Wheaties may be the breakfast of champions. But Wheaties owner General Mills is anything but a champion these days.
General Mills reported quarterly earnings Wednesday that missed forecasts. Shares dipped nearly 5% on the news, and the stock is now down 15% this year.
Overall sales fell 4% at General Mills. It marked the ninth consecutive quarter that revenue had fallen compared with the previous year. The decline also marked the fifteenth quarterly sales drop in the past four years. (Revenue rose ever so slightly in the spring of 2015.)
The big problem for General Mills? Wheaties, Cheerios, Lucky Charms and other General Mills brands are no longer a morning staple for many consumers. Cereal sales fell 7% from a year ago in the U.S. during the quarter, according to the company.
But General Mills has another thing to worry about. Its yogurt sales are plunging too — more than 10% in the quarter.
The company blamed weak demand for its Yoplait Greek and Yoplait Light varieties. Sales of its new Oui by Yoplait French style yogurt were not enough to compensate for the sluggish performance of General Mills’ other yogurt products.
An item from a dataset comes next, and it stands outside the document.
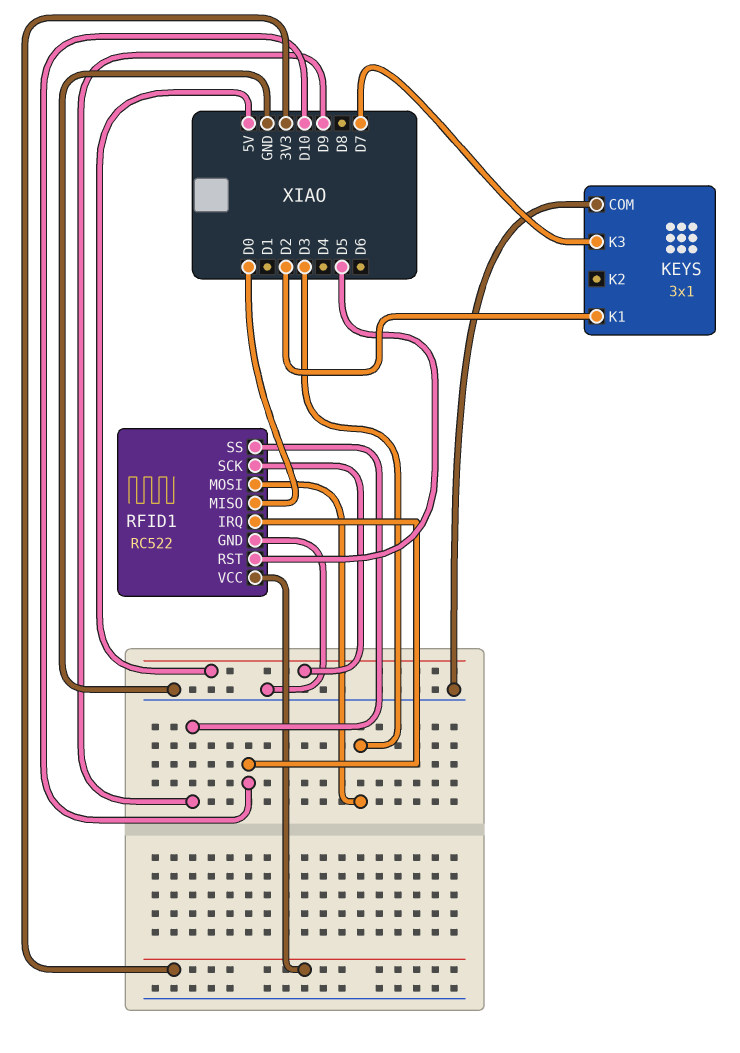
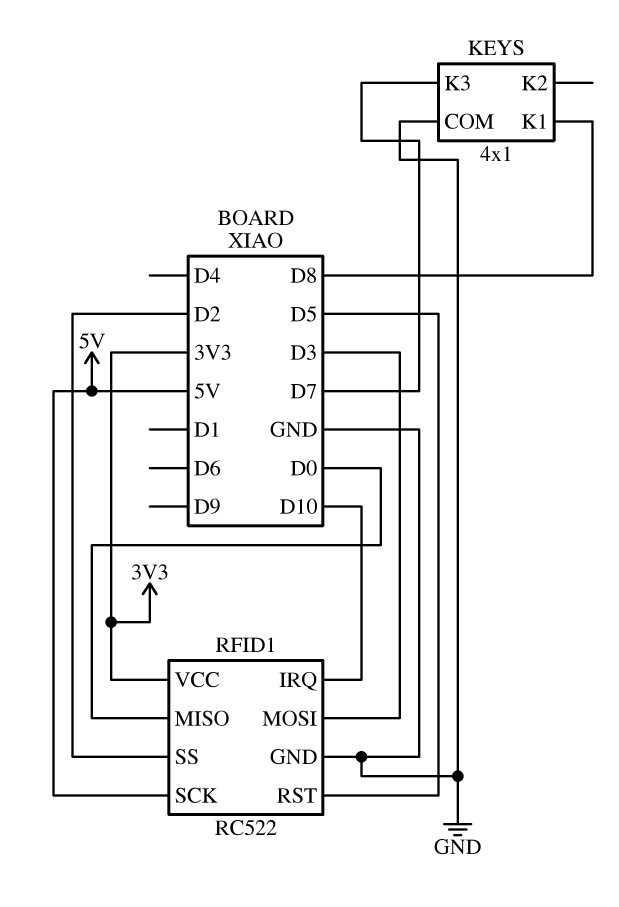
KEYS: 3x1 -> 4x1
KEYS pin K1: D2 -> D8
RFID1 pin SS: D9 -> D2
Changing consumer tastes are clearly hurting General Mills as people opt more for healthy products, and those with fewer genetically modified organisms, or GMOs. But it’s not alone. Food companies Kellogg and Conagra have struggled as well. Both stocks are down more than 10% in 2017.
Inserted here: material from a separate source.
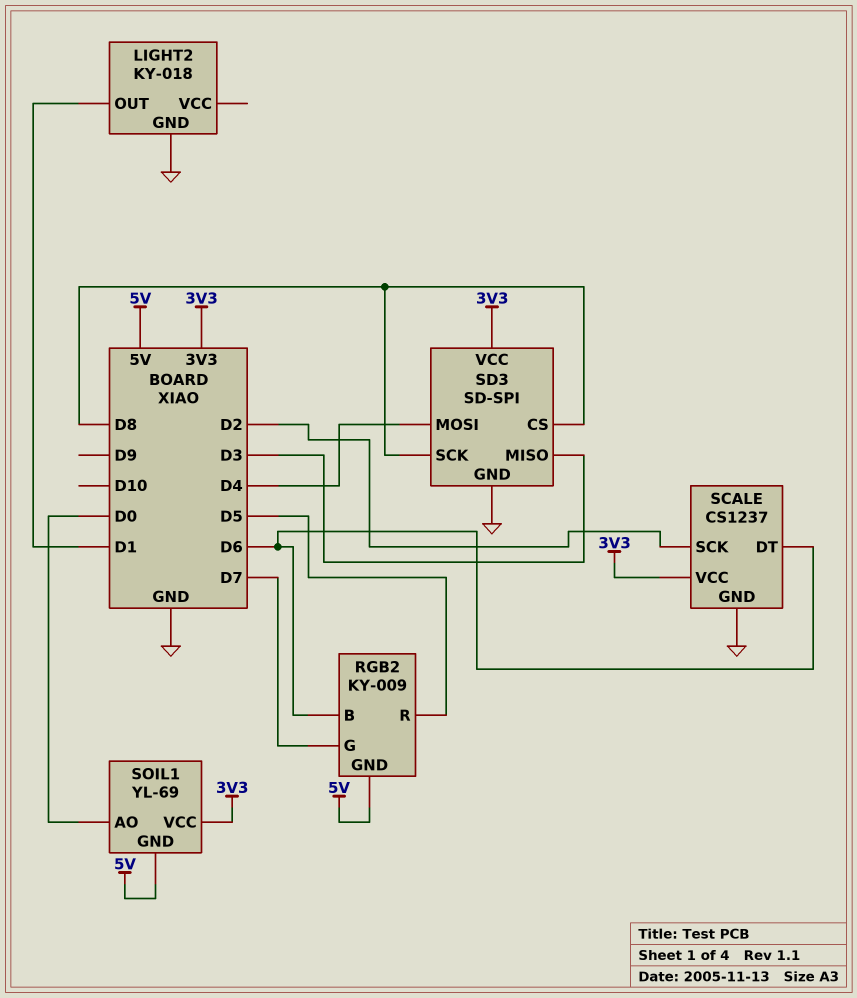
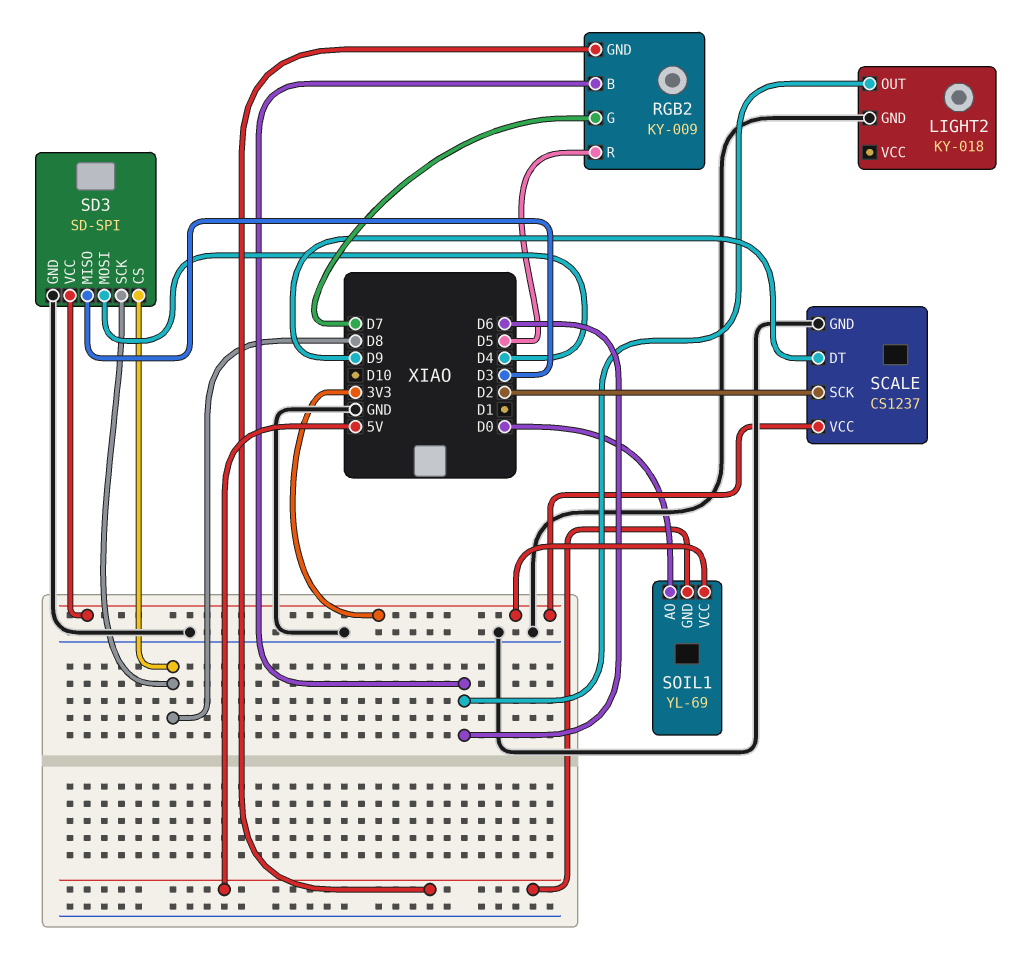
LIGHT2 pin OUT: D1 -> D6
SCALE pin DT: D6 -> D9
One standout in the industry? General Mills’ rival Post. That cereal company’s shares are up 8% this year and Post is about to get bigger. It announced earlier this week it was buying breakfast sausage maker Bob Evans Farms for $1.5 billion.
But most packaged food giants are out of favor with Wall Street.
Shares of Oreo maker Mondelez and the Warren Buffett-backed Kraft Heinz are down nearly 10% this year too. And all major food companies are contending with a shakeup in the grocery world.
Walmart and Target are focused more on food. That’s brought prices down, which has hurt established supermarket chains like Kroger.
And the pressure may only get worse for General Mills and its rivals now that Amazon has completed its purchase of Whole Foods. Amazon has already started to lower prices at Whole Foods in an attempt to rid the chain of its Whole Paycheck image.